In 1925 the auditorium was rebuilt based on the plans of László Vágó in a quasi baroque style, covered with ferroconcrete dome and the foyer was transformed, yet the façade has preserved its classicist style.

Another significant refurbishment was carried out between 1967-59 using the plans of László Bene and Béla Horváth. This is when the shops within the theatre building were closed, the public service areas were enlarged (foyers, cloakrooms). An inner court was shaped on the neighbouring plot after the old buildings had been demolished (the Déryné court today). The initial theatre building was enlarged with a dressing room and office wing, on the northern wing with a rear stage, service areas and a scene dock.

The latest reconstruction was carried out between 1991-1994, lead by Csaba Bodonyi, architect holder of the Ybl-prize, with the designs of the Interplan Kft.

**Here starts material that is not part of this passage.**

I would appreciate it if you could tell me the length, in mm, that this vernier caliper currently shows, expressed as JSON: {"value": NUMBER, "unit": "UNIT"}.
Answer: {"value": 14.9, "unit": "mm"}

The aim was to effectuate a building which can incorporate four theatrical functions. The area of the building has grown to more than 16 thousand square metres with five theatre halls.


Architectural description


At the renovation of the historic building a complex establishment was implemented serving four theatre functions with the preservation of local values. Three different types of theatre found  place here: drama, music and ballet with separate rooms with appropriate sizes. In the building of the theatre got place the so called Grand Theatre, the Chamber Theatre, the Theatre Workshop, the summer outdoor theatre, raw material warehouses, workshops, furniture, costumes and accessories store, stage assembly hall, office building. A Theatre Museum and 50 actors’ apartments are located in two adjacent buildings.

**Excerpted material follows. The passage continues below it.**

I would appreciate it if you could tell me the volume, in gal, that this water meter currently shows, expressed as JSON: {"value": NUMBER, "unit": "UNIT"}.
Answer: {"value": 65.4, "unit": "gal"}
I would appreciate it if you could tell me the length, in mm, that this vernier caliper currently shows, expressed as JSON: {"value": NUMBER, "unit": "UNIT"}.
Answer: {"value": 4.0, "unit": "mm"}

The buildings are organized around two interior squares, from the direction of Széchenyi utca, in the so called Déryné courtyard, the Grande Theatre is located, a national monument, the new office wing, in which on the ground floor opens the artist entrance and the associated lobby. This is closed off by an actors’ residence with 24 flats.  

The other the back yard from Déryné Street originated from the demolition of the building in Déryné Street no. 3 and opening of courtyard at Déryné Street no. 5. In this increased space the open-air Summer Theatre with 500 seats was formed. Buildings bordering the courtyard are  the scenery hall, the Actors and Theatre History Museum, the Chamber Theatre, Theatre Workshop and the warehouse.

The original historical theatre building is a single storey building with middle projection which in the middle three opening axes formulated by arched windows. The main façade is closed in gables with tympanum. A dividing edge runs around the building.  The openings of the building have arched enclosures with line brow-edge and framing.

The auditorium of the Grand Theatre is horse-shoe shaped; the auditorium of the Chamber Theatre is linear type.